Just his mouth? He’s a damned traitor. No reason to go easy on the bastard. Sew him up everywhere, see how he likes that -

Wish it was Hull Beddict, that’s what I wish -

They’ll do a lot worse on ’im, mark my words. You just wait and see…

Her blue silks snapping in the wind, Nekal Bara stood atop the lighthouse tower and faced out to sea. Nothing was going as planned. Their pre-emptive attack had destroyed empty villages; the entire Tiste Edur people were on the move. And they’re about to arrive on our very doorstep .

The fleet that had appeared in Katter Sea, poised to interpose its forces to prevent the retreat of Twilight’s garrison at Fent Reach, had, upon the city’s surrender, simply moved on.
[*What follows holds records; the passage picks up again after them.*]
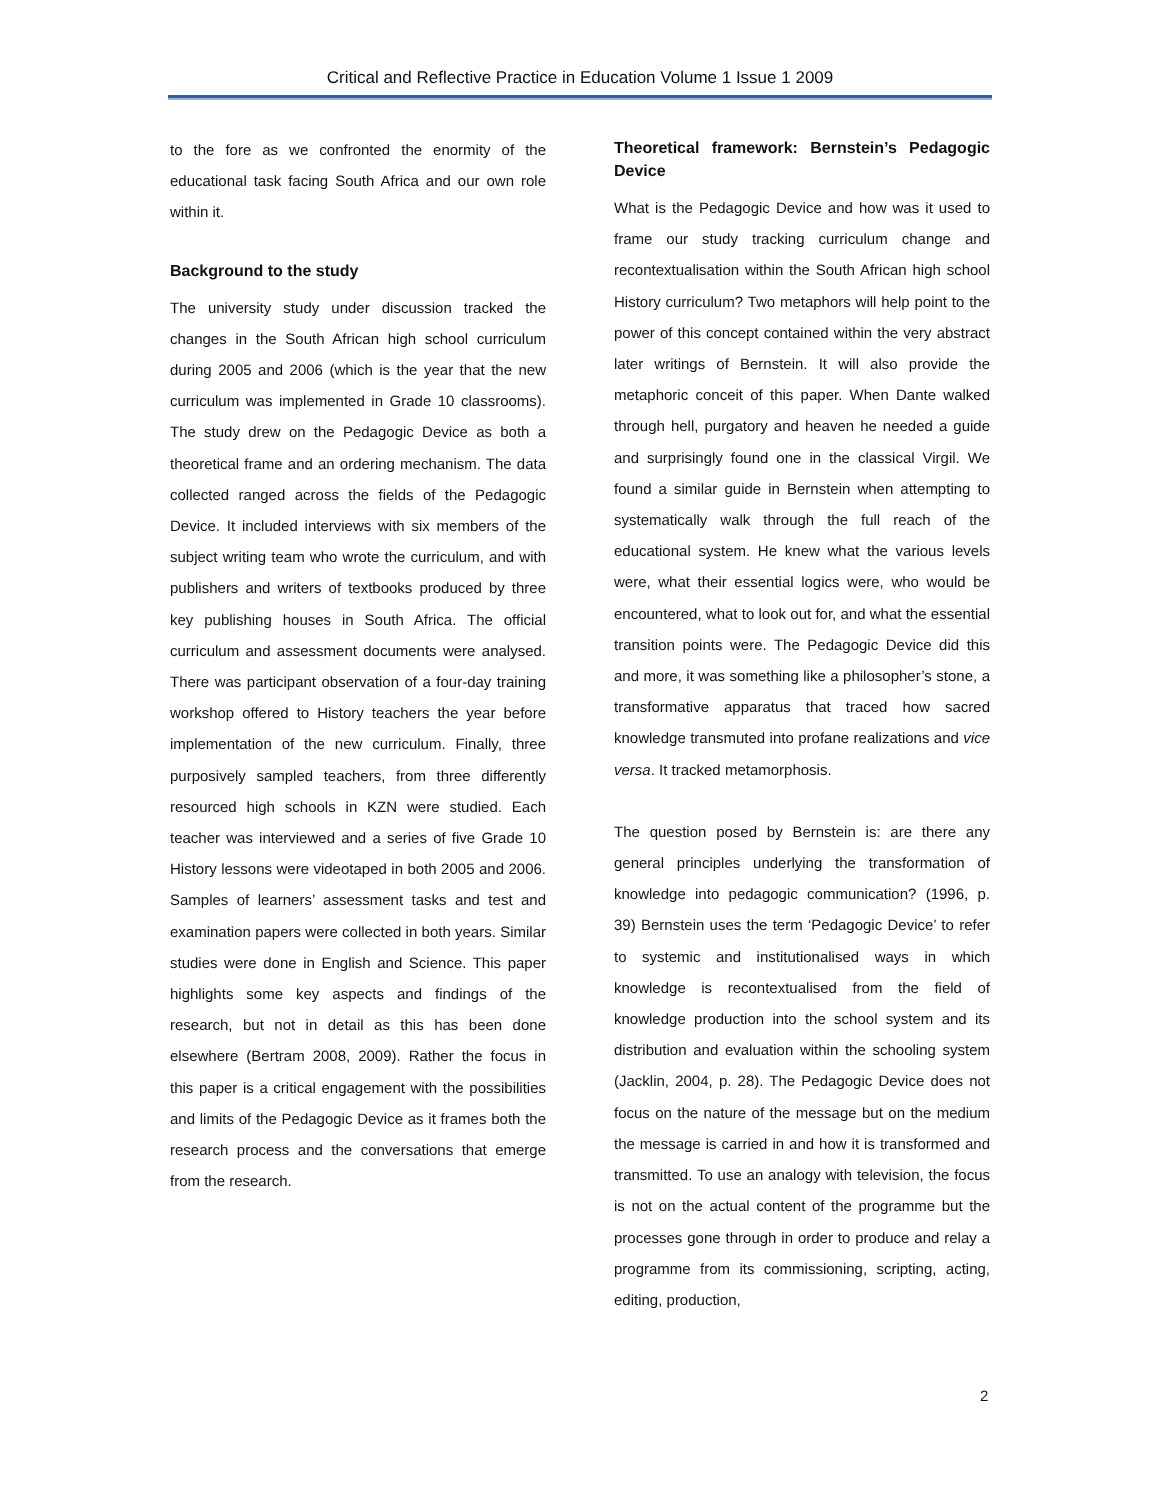Critical and Reflective Practice in Education Volume 1 Issue 1 2009
to the fore as we confronted the enormity of the educational task facing South Africa and our own role within it.
Background to the study
The university study under discussion tracked the changes in the South African high school curriculum during 2005 and 2006 (which is the year that the new curriculum was implemented in Grade 10 classrooms). The study drew on the Pedagogic Device as both a theoretical frame and an ordering mechanism. The data collected ranged across the fields of the Pedagogic Device. It included interviews with six members of the subject writing team who wrote the curriculum, and with publishers and writers of textbooks produced by three key publishing houses in South Africa. The official curriculum and assessment documents were analysed. There was participant observation of a four-day training workshop offered to History teachers the year before implementation of the new curriculum. Finally, three purposively sampled teachers, from three differently resourced high schools in KZN were studied. Each teacher was interviewed and a series of five Grade 10 History lessons were videotaped in both 2005 and 2006. Samples of learners’ assessment tasks and test and examination papers were collected in both years. Similar studies were done in English and Science. This paper highlights some key aspects and findings of the research, but not in detail as this has been done elsewhere (Bertram 2008, 2009). Rather the focus in this paper is a critical engagement with the possibilities and limits of the Pedagogic Device as it frames both the research process and the conversations that emerge from the research.
Theoretical framework: Bernstein’s Pedagogic Device
What is the Pedagogic Device and how was it used to frame our study tracking curriculum change and recontextualisation within the South African high school History curriculum? Two metaphors will help point to the power of this concept contained within the very abstract later writings of Bernstein. It will also provide the metaphoric conceit of this paper. When Dante walked through hell, purgatory and heaven he needed a guide and surprisingly found one in the classical Virgil. We found a similar guide in Bernstein when attempting to systematically walk through the full reach of the educational system. He knew what the various levels were, what their essential logics were, who would be encountered, what to look out for, and what the essential transition points were. The Pedagogic Device did this and more, it was something like a philosopher’s stone, a transformative apparatus that traced how sacred knowledge transmuted into profane realizations and vice versa. It tracked metamorphosis.
The question posed by Bernstein is: are there any general principles underlying the transformation of knowledge into pedagogic communication? (1996, p. 39) Bernstein uses the term ‘Pedagogic Device’ to refer to systemic and institutionalised ways in which knowledge is recontextualised from the field of knowledge production into the school system and its distribution and evaluation within the schooling system (Jacklin, 2004, p. 28). The Pedagogic Device does not focus on the nature of the message but on the medium the message is carried in and how it is transformed and transmitted. To use an analogy with television, the focus is not on the actual content of the programme but the processes gone through in order to produce and relay a programme from its commissioning, scripting, acting, editing, production,
2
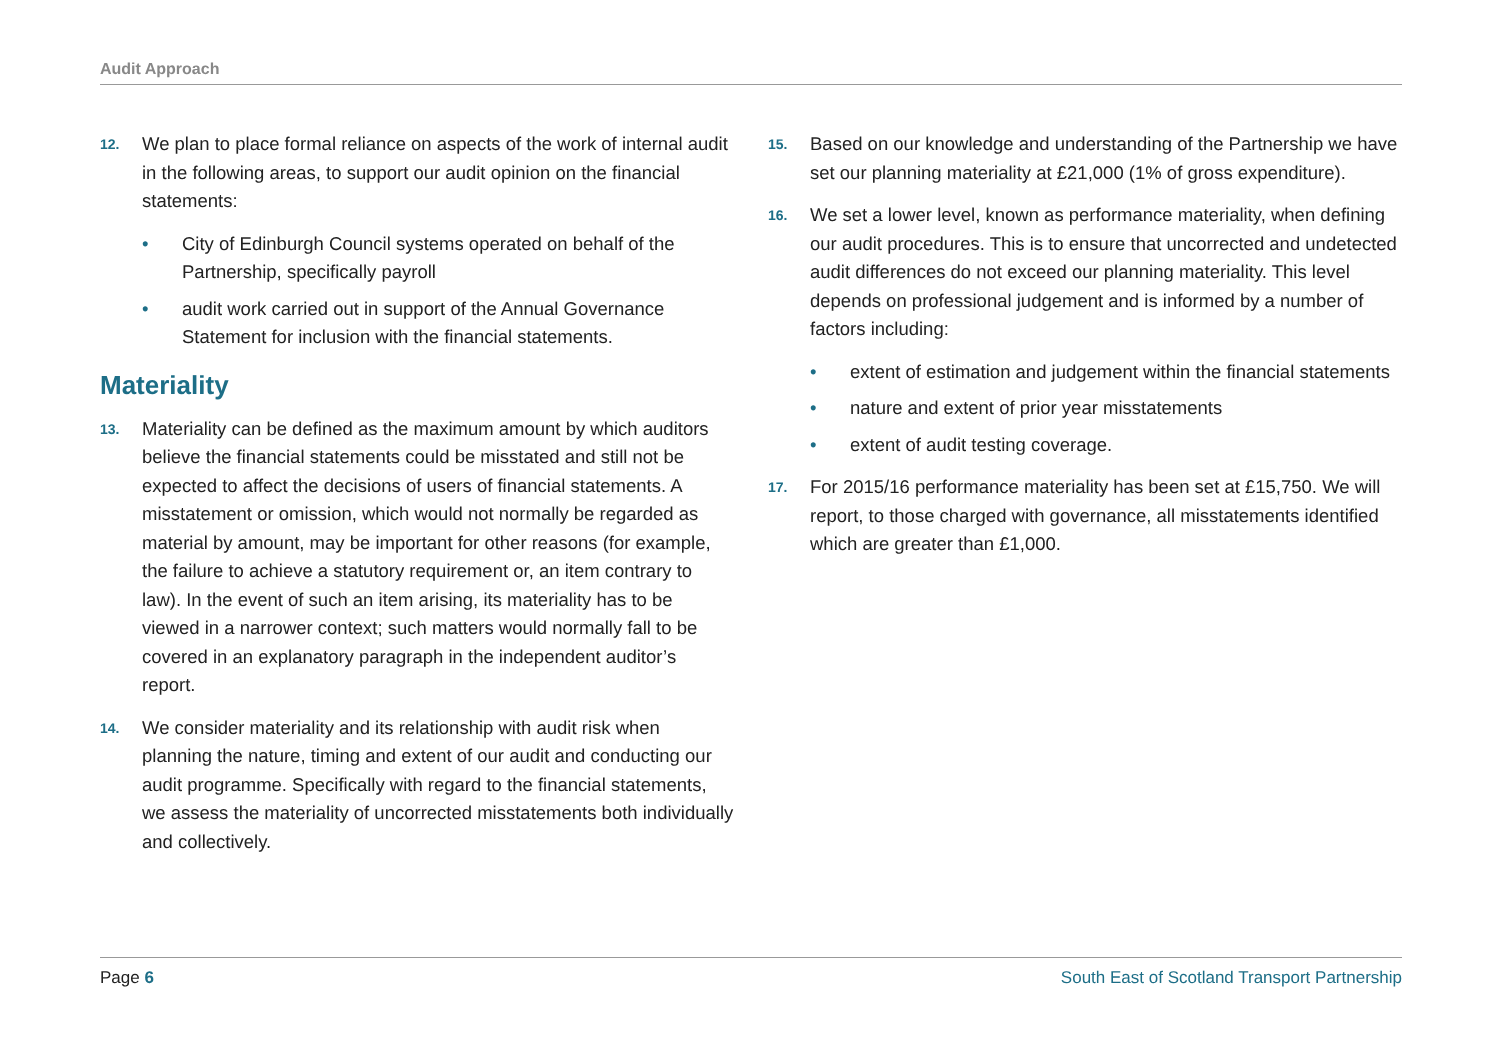Audit Approach
12. We plan to place formal reliance on aspects of the work of internal audit in the following areas, to support our audit opinion on the financial statements:
• City of Edinburgh Council systems operated on behalf of the Partnership, specifically payroll
• audit work carried out in support of the Annual Governance Statement for inclusion with the financial statements.
Materiality
13. Materiality can be defined as the maximum amount by which auditors believe the financial statements could be misstated and still not be expected to affect the decisions of users of financial statements. A misstatement or omission, which would not normally be regarded as material by amount, may be important for other reasons (for example, the failure to achieve a statutory requirement or, an item contrary to law). In the event of such an item arising, its materiality has to be viewed in a narrower context; such matters would normally fall to be covered in an explanatory paragraph in the independent auditor’s report.
14. We consider materiality and its relationship with audit risk when planning the nature, timing and extent of our audit and conducting our audit programme. Specifically with regard to the financial statements, we assess the materiality of uncorrected misstatements both individually and collectively.
15. Based on our knowledge and understanding of the Partnership we have set our planning materiality at £21,000 (1% of gross expenditure).
16. We set a lower level, known as performance materiality, when defining our audit procedures. This is to ensure that uncorrected and undetected audit differences do not exceed our planning materiality. This level depends on professional judgement and is informed by a number of factors including:
• extent of estimation and judgement within the financial statements
• nature and extent of prior year misstatements
• extent of audit testing coverage.
17. For 2015/16 performance materiality has been set at £15,750. We will report, to those charged with governance, all misstatements identified which are greater than £1,000.
Page 6 South East of Scotland Transport Partnership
Preternaturally swift, the blood-red sails of five hundred raiders now approached Trate Bay. And in the waters beneath those sleek hulls… a thing . Ancient, terrible, eager with hunger. It knew this path. It had been here before.

Since that time, and at the Ceda’s command, she had delved deep in her search to discover the nature of the creature the Tiste Edur had bound to their service. The harbour and the bay beyond had once been dry land, a massive limestone shelf beneath which raced vast underground rivers. Erosion had collapsed the shelf in places, creating roughly circular, deep wells. Sometimes the water below continued to flow as part of the rivers. But in some, the percolating effect of the limestone was blocked by concretions over time, and the water was black and still.

One such well had become, long ago, a place of worship. Treasures were flung into its depths. Gold, jade, silver, and living sacrifices. Drowning voices had screamed in the chill water, cold flesh and bone had settled on the pale floor.

And a spirit was fashioned. Fed on blood and despair, beseeching propitiation, the unwilling surrender of mortal lives. There were mysteries to this, she well knew. Had the spirit existed before the worship began, and was simply drawn to the gifts offered? Or was it conjured into existence by the very will of those ancient worshippers? Either way, the result was the same. A creature came into being, and was taught the nature of hunger, of desire. Made into an addict of blood and grief and terror.

The worshippers vanished. Died out or departed, or driven to such extreme sacrifices as to destroy themselves. There was no telling how deep the bed of bones at the bottom of that well, but, by the end, it must have been appalling in its vastness.

The spirit was doomed, and should have eventually died. Had not the seas risen to swallow the land, had not its world’s walls suddenly vanished, releasing it to all that lay beyond.

Shorelines were places of worship the world over. The earliest records surviving from the First Empire made note of that again and again among peoples encountered during the explorations. The verge between sea and land marked the manifestation of the symbolic transition between the known and the unknown. Between life and death, spirit and mind, between an unlimited host of elements and forces contrary yet locked together. Lives were given to the seas, treasures were flung into their depths. And, upon the waters themselves, ships and their crews were dragged into the deep time and again.

For all that, the spirit had known… competition. And, Nekal Bara suspected, had fared poorly. Weakened, suffering, it had returned to its hole, there beneath the deluge. Returned to die.